> What the task asks: Transcribe word for word the section of the records below that opens with the line containing "15: (495, 254, 2.35)" and closes with the line containing "13: (468, 277, 2.41)"; drop every picture.

Saved entries
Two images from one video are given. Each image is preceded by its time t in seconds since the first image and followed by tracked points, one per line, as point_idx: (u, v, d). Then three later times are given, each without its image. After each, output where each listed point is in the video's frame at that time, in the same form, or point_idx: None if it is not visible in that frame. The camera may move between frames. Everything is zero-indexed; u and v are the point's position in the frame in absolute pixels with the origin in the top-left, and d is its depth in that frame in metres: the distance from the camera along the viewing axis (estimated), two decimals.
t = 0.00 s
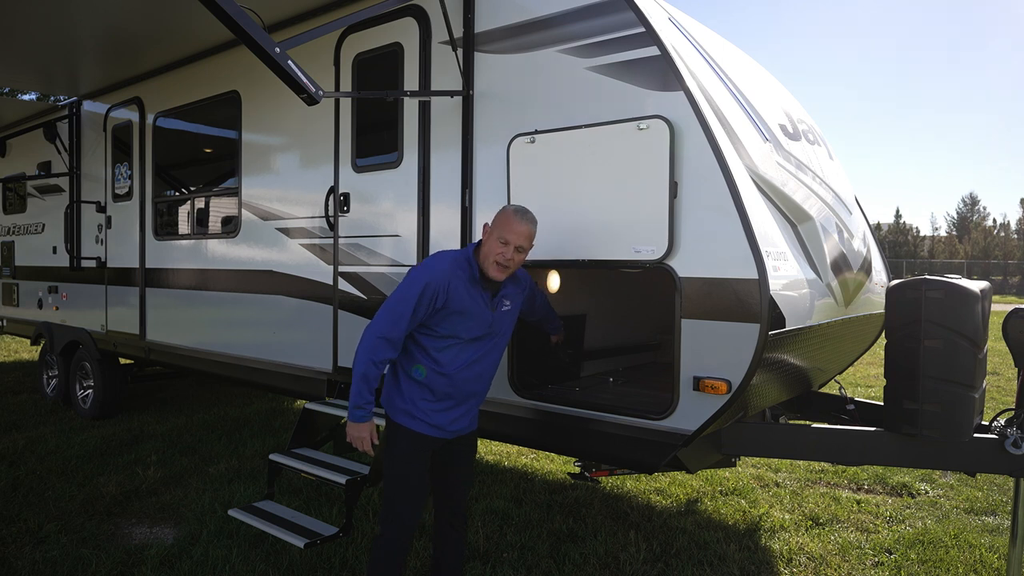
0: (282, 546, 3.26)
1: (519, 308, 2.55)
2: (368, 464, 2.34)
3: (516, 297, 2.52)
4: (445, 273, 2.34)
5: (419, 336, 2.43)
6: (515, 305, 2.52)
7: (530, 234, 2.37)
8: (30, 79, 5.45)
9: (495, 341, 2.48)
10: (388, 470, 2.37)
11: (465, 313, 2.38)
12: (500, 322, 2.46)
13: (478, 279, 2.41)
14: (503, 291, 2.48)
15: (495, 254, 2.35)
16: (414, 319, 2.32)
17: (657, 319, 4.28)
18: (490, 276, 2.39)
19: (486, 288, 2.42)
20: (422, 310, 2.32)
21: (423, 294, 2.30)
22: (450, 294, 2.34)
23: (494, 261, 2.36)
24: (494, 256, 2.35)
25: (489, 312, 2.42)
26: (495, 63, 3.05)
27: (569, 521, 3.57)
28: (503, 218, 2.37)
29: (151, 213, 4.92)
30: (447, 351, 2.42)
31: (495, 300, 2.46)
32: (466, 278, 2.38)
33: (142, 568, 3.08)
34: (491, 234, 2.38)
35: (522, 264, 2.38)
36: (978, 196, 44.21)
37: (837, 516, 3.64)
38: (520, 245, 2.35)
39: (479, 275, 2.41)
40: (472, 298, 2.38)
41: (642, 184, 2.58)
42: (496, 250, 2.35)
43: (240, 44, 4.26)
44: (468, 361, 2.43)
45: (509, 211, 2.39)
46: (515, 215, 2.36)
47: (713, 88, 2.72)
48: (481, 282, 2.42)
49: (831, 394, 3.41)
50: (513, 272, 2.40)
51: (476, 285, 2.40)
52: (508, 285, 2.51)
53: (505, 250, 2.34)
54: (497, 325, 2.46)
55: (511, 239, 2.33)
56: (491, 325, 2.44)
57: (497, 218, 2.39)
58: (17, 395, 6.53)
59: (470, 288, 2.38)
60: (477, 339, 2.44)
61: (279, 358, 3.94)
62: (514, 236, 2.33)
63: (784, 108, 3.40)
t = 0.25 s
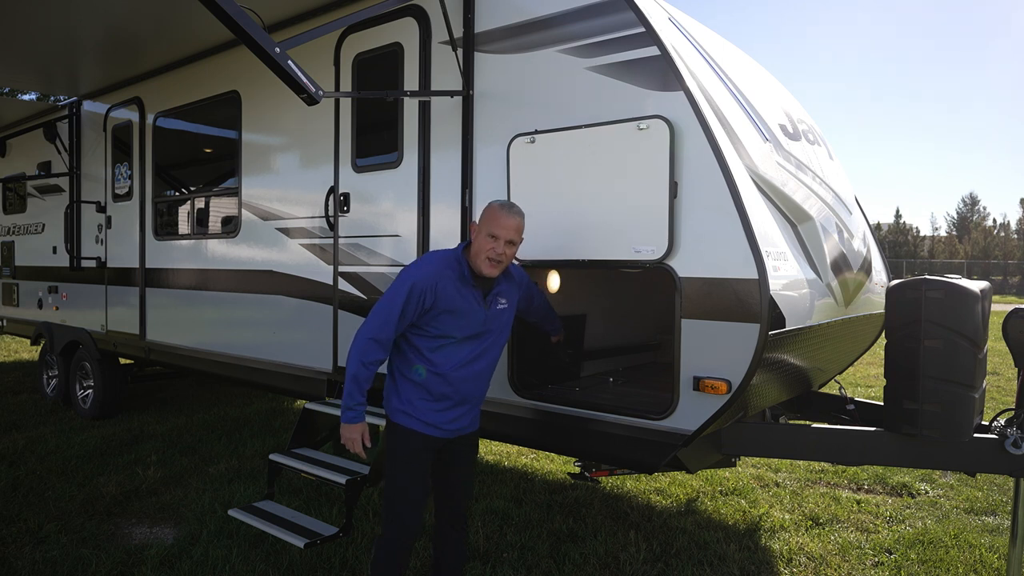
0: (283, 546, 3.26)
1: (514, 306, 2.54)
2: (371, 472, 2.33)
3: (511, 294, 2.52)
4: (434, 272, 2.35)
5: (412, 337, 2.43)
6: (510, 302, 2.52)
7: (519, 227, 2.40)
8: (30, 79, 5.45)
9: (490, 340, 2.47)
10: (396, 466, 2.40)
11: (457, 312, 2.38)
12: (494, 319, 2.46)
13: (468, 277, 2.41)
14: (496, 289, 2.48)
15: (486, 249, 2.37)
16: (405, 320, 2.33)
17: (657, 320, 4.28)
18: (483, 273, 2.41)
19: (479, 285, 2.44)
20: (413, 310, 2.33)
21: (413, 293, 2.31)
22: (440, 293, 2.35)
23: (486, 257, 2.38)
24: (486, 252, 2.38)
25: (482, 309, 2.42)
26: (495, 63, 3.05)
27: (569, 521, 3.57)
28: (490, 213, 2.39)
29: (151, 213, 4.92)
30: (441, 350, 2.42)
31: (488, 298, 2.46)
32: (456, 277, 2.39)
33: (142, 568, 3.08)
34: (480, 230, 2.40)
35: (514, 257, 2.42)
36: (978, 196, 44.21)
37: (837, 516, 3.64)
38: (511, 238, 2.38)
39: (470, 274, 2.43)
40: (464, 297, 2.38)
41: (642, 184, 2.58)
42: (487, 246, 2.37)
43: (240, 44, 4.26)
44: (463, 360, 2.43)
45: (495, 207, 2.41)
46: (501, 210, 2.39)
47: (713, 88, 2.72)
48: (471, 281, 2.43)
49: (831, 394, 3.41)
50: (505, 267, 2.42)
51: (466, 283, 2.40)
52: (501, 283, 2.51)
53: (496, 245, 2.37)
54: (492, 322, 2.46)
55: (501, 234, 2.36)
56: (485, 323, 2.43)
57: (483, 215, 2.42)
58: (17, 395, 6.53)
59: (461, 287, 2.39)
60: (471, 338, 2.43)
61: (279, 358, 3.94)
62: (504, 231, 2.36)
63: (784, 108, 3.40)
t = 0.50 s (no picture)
0: (282, 546, 3.26)
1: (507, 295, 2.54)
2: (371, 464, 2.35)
3: (502, 285, 2.52)
4: (421, 269, 2.36)
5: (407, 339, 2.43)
6: (502, 292, 2.52)
7: (499, 211, 2.40)
8: (30, 79, 5.45)
9: (486, 332, 2.47)
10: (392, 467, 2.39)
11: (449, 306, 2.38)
12: (488, 310, 2.45)
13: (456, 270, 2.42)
14: (486, 279, 2.48)
15: (471, 239, 2.37)
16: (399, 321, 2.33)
17: (657, 319, 4.29)
18: (471, 263, 2.41)
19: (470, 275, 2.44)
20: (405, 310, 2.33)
21: (403, 293, 2.31)
22: (430, 288, 2.35)
23: (472, 247, 2.38)
24: (471, 241, 2.37)
25: (474, 300, 2.42)
26: (495, 63, 3.05)
27: (569, 521, 3.57)
28: (468, 203, 2.38)
29: (151, 213, 4.92)
30: (438, 348, 2.42)
31: (480, 290, 2.46)
32: (443, 270, 2.40)
33: (142, 568, 3.08)
34: (461, 222, 2.39)
35: (499, 242, 2.42)
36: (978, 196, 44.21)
37: (837, 516, 3.64)
38: (492, 223, 2.38)
39: (457, 266, 2.43)
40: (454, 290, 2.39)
41: (643, 184, 2.58)
42: (470, 235, 2.37)
43: (240, 44, 4.26)
44: (461, 355, 2.43)
45: (471, 195, 2.41)
46: (478, 197, 2.39)
47: (714, 88, 2.72)
48: (460, 272, 2.44)
49: (831, 394, 3.41)
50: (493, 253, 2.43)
51: (454, 275, 2.41)
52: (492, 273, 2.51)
53: (480, 233, 2.37)
54: (485, 313, 2.45)
55: (482, 220, 2.36)
56: (478, 314, 2.43)
57: (462, 206, 2.41)
58: (17, 395, 6.53)
59: (449, 280, 2.39)
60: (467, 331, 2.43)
61: (279, 358, 3.94)
62: (485, 217, 2.36)
63: (784, 108, 3.40)
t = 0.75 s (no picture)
0: (283, 546, 3.26)
1: (487, 285, 2.55)
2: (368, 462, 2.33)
3: (480, 275, 2.53)
4: (392, 265, 2.37)
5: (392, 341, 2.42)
6: (482, 282, 2.53)
7: (461, 193, 2.42)
8: (30, 79, 5.45)
9: (471, 323, 2.46)
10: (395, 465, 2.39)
11: (428, 300, 2.38)
12: (469, 300, 2.46)
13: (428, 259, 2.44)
14: (463, 269, 2.50)
15: (439, 225, 2.38)
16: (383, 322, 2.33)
17: (657, 319, 4.29)
18: (443, 249, 2.43)
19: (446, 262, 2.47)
20: (386, 310, 2.33)
21: (381, 292, 2.32)
22: (406, 284, 2.36)
23: (441, 232, 2.39)
24: (439, 227, 2.39)
25: (452, 290, 2.43)
26: (495, 63, 3.05)
27: (569, 521, 3.57)
28: (429, 190, 2.41)
29: (151, 213, 4.92)
30: (425, 344, 2.40)
31: (459, 279, 2.47)
32: (417, 264, 2.41)
33: (142, 568, 3.08)
34: (426, 210, 2.40)
35: (468, 223, 2.44)
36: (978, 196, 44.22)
37: (837, 516, 3.64)
38: (456, 205, 2.40)
39: (431, 256, 2.45)
40: (432, 283, 2.40)
41: (643, 184, 2.58)
42: (437, 222, 2.39)
43: (240, 44, 4.26)
44: (452, 345, 2.41)
45: (431, 184, 2.43)
46: (437, 183, 2.41)
47: (713, 88, 2.72)
48: (434, 263, 2.45)
49: (831, 394, 3.41)
50: (463, 236, 2.45)
51: (429, 267, 2.43)
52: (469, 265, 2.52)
53: (447, 217, 2.38)
54: (467, 303, 2.46)
55: (446, 204, 2.38)
56: (459, 304, 2.43)
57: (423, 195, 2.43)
58: (17, 395, 6.54)
59: (425, 274, 2.41)
60: (453, 325, 2.42)
61: (279, 358, 3.94)
62: (449, 201, 2.38)
63: (783, 108, 3.40)
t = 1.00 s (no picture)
0: (282, 546, 3.26)
1: (469, 280, 2.38)
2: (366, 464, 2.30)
3: (460, 269, 2.37)
4: (364, 260, 2.27)
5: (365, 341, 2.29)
6: (462, 277, 2.36)
7: (432, 185, 2.29)
8: (31, 79, 5.45)
9: (448, 320, 2.30)
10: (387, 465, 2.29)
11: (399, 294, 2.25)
12: (445, 295, 2.29)
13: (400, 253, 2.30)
14: (440, 263, 2.34)
15: (410, 221, 2.26)
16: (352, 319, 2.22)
17: (657, 319, 4.29)
18: (417, 244, 2.31)
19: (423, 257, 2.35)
20: (353, 307, 2.22)
21: (348, 288, 2.23)
22: (375, 279, 2.25)
23: (412, 227, 2.27)
24: (410, 222, 2.26)
25: (426, 285, 2.27)
26: (495, 63, 3.05)
27: (569, 521, 3.57)
28: (397, 185, 2.28)
29: (151, 213, 4.92)
30: (397, 342, 2.25)
31: (435, 274, 2.31)
32: (389, 259, 2.29)
33: (142, 568, 3.08)
34: (396, 206, 2.29)
35: (440, 216, 2.31)
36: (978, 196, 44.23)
37: (837, 516, 3.64)
38: (426, 198, 2.27)
39: (404, 251, 2.32)
40: (403, 277, 2.26)
41: (643, 184, 2.58)
42: (407, 216, 2.26)
43: (240, 44, 4.26)
44: (428, 342, 2.26)
45: (399, 177, 2.30)
46: (405, 177, 2.28)
47: (713, 88, 2.72)
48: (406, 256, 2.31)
49: (831, 395, 3.41)
50: (436, 229, 2.32)
51: (402, 261, 2.29)
52: (448, 259, 2.36)
53: (417, 212, 2.26)
54: (443, 298, 2.29)
55: (416, 198, 2.25)
56: (433, 300, 2.27)
57: (393, 189, 2.30)
58: (17, 395, 6.54)
59: (396, 268, 2.27)
60: (426, 321, 2.26)
61: (279, 358, 3.94)
62: (418, 195, 2.25)
63: (783, 108, 3.40)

> Solved problem:
15: (495, 254, 2.35)
16: (414, 319, 2.32)
17: (657, 319, 4.28)
18: (490, 276, 2.39)
19: (486, 288, 2.42)
20: (422, 310, 2.32)
21: (423, 294, 2.30)
22: (450, 294, 2.34)
23: (494, 261, 2.36)
24: (494, 256, 2.35)
25: (489, 312, 2.42)
26: (495, 63, 3.05)
27: (569, 521, 3.57)
28: (503, 218, 2.37)
29: (151, 213, 4.92)
30: (447, 351, 2.42)
31: (495, 300, 2.46)
32: (466, 278, 2.38)
33: (142, 568, 3.08)
34: (491, 234, 2.38)
35: (522, 264, 2.38)
36: (978, 196, 44.21)
37: (837, 516, 3.64)
38: (520, 245, 2.35)
39: (479, 275, 2.41)
40: (472, 298, 2.38)
41: (642, 184, 2.58)
42: (496, 250, 2.35)
43: (240, 44, 4.26)
44: (468, 361, 2.43)
45: (509, 211, 2.39)
46: (515, 215, 2.36)
47: (713, 88, 2.72)
48: (481, 282, 2.42)
49: (831, 394, 3.41)
50: (513, 272, 2.40)
51: (476, 285, 2.40)
52: (508, 285, 2.51)
53: (505, 250, 2.34)
54: (497, 325, 2.46)
55: (511, 239, 2.33)
56: (491, 325, 2.44)
57: (497, 218, 2.39)
58: (17, 395, 6.53)
59: (470, 288, 2.38)
60: (477, 339, 2.44)
61: (279, 358, 3.94)
62: (514, 236, 2.33)
63: (784, 108, 3.40)
t = 0.25 s
0: (283, 546, 3.26)
1: (514, 306, 2.54)
2: (371, 472, 2.33)
3: (511, 294, 2.52)
4: (434, 272, 2.35)
5: (412, 337, 2.43)
6: (510, 302, 2.52)
7: (519, 227, 2.40)
8: (30, 79, 5.45)
9: (490, 340, 2.47)
10: (396, 466, 2.40)
11: (457, 312, 2.38)
12: (494, 319, 2.46)
13: (468, 277, 2.41)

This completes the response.